- Born: 10 November 2004 (age 21) Bornova, İzmir, Turkey

Gymnastics career
- Discipline: Trampoline gymnastics
- Country represented: Turkey;
- Medal record
Women's trampoline gymnastics
Representing Turkey
FIG World Cup
| Gold medal – first place | 2022 Baku | Synchro |

= Sena Elçin Karakaş =

Turkish trampoline gymnast (born 2004)

Sena Elçin Karakaş (born 10 November 2004) is a Turkish trampoline gymnast. She competes in addition to individual event in the synchronized trampolining event.

== Early life ==
Sena Elçin Karakaş was born in Bornovaa district of İzmir on 10 November 2004.

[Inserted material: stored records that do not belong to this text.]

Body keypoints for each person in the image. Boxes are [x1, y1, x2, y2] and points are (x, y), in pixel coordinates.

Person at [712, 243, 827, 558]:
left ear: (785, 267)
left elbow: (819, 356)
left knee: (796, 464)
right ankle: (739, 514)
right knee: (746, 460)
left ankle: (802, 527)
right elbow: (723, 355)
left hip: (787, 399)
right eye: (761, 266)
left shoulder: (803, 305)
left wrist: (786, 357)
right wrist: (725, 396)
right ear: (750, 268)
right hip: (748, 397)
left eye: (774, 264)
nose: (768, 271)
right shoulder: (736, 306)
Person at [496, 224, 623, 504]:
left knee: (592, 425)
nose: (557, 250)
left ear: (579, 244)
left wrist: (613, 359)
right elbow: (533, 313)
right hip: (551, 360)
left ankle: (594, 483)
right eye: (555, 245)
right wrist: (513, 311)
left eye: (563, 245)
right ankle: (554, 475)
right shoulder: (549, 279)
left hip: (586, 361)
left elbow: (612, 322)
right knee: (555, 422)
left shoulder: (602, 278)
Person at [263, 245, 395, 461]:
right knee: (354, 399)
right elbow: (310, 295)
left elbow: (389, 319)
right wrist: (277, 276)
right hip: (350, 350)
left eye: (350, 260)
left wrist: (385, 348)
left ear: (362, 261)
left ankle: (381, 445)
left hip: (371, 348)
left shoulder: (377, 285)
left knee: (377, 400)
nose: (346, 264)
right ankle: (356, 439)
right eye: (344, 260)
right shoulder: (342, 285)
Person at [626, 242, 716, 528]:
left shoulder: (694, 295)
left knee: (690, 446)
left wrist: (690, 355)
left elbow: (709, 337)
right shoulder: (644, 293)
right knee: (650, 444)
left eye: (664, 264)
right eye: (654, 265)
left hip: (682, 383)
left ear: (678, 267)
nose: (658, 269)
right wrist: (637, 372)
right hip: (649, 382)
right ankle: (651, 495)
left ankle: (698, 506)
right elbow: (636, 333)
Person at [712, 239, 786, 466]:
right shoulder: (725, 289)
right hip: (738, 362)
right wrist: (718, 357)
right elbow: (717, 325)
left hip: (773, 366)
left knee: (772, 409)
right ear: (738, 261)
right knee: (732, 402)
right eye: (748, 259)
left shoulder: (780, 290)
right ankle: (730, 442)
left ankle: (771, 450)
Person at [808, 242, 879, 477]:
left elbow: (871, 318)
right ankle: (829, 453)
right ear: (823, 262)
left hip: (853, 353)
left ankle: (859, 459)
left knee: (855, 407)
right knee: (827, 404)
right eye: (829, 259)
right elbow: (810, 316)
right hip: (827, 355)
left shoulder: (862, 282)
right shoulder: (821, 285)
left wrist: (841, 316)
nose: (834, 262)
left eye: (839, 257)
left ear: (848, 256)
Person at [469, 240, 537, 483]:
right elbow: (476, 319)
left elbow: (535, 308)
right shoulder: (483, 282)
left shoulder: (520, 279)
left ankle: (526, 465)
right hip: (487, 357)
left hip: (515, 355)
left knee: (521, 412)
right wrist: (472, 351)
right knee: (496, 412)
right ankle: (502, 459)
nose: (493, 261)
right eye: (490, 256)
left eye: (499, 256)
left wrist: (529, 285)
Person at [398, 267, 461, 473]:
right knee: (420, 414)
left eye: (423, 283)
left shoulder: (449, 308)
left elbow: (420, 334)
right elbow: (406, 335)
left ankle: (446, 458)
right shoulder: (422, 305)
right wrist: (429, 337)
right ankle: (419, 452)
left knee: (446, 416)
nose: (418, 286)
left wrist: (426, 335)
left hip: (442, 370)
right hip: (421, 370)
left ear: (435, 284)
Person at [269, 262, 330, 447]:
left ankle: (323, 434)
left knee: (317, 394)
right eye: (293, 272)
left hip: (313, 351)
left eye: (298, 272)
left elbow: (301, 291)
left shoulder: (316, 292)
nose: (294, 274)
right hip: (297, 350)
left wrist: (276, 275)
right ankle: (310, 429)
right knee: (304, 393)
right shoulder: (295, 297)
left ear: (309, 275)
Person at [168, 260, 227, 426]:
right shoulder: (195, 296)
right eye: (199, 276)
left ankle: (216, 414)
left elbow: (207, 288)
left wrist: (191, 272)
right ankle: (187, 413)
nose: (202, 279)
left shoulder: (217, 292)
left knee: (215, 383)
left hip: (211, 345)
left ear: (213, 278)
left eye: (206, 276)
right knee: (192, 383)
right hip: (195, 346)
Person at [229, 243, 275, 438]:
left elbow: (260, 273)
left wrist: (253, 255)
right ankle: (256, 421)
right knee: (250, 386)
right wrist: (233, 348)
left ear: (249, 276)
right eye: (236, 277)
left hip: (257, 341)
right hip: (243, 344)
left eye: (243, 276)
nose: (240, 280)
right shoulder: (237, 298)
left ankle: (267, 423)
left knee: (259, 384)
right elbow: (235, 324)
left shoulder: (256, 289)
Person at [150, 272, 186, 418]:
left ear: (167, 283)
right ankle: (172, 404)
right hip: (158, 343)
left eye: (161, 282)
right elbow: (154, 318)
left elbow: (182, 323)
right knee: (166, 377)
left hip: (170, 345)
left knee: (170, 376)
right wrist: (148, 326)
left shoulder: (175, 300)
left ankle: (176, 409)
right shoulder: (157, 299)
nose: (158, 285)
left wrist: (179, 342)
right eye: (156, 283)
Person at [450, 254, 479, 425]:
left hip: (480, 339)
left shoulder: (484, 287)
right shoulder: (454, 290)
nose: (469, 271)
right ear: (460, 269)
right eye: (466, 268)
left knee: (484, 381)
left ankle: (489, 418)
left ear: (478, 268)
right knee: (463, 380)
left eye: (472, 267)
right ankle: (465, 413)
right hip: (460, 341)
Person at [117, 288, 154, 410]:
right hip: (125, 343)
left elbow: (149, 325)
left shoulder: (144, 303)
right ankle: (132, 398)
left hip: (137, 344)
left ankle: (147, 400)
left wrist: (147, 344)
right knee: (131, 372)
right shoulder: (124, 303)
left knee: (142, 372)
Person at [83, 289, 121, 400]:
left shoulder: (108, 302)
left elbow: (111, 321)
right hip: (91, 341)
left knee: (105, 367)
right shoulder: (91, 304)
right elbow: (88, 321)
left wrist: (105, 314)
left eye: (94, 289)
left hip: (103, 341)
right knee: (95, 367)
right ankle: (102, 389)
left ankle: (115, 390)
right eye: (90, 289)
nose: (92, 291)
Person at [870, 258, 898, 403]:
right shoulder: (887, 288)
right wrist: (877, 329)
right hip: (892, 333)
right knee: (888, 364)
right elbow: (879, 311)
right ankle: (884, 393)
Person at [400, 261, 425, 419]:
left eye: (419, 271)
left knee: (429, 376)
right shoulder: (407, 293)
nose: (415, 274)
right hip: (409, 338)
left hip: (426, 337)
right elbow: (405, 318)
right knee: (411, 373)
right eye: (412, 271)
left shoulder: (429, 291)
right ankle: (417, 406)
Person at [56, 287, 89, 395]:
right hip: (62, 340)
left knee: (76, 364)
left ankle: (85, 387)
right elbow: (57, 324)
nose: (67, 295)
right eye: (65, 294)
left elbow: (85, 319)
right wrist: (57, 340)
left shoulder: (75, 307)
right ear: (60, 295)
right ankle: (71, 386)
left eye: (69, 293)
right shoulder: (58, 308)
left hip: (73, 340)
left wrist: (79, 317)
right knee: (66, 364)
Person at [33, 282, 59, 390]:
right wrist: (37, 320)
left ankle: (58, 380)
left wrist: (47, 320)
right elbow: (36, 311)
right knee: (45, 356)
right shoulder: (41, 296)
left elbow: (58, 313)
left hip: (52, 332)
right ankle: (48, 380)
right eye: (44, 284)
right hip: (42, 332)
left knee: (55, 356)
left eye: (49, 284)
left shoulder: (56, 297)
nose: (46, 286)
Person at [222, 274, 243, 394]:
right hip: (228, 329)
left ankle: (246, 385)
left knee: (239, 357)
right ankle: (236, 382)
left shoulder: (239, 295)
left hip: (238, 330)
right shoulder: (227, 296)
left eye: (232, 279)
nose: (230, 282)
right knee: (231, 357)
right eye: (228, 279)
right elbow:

She started with gymnastics after emulating her friend's participation in gymnastics at the age of five during the years she went to kindergarten. She had to persuaded first her mother and then her father. Her family entrusted her to coach İlhan Karanlık, who is still her coach. She went three days a week to gym, and had a lot of fun. She continued as her talent became evident.

She is a student at Çimentaş Anatolian High School in Bornova, İzmir.

== Sport career ==
In April 2018, she became runners-up at the AERE Trampoline Cup in Brescia, Italy with 49.435 points behind her country girl Livanur Yalçın.

She took the silver medal in the 15–16 year age group with 47.840 points behind Turkish Sıla Karakuş at the International Antalya Orange Cup in Turkey in September 2019.

Due to an injury, she was not able to take part at the 2021 European Trampoline Championships in Sochi, Russia in April. In November, she made it to the finals and finished fifth at the 2021 Trampoline Gymnastics World Championships in Baku, Azerbaijan.

In February 2022, she finished the Individual event at 14th place with 46.920 points, and captured the gold medal with her teammate Sıla Karakuş in the Synchro event with 44.140 points debuting in the Senior category and at the FIG World Cup in Baku, Azerbaijan.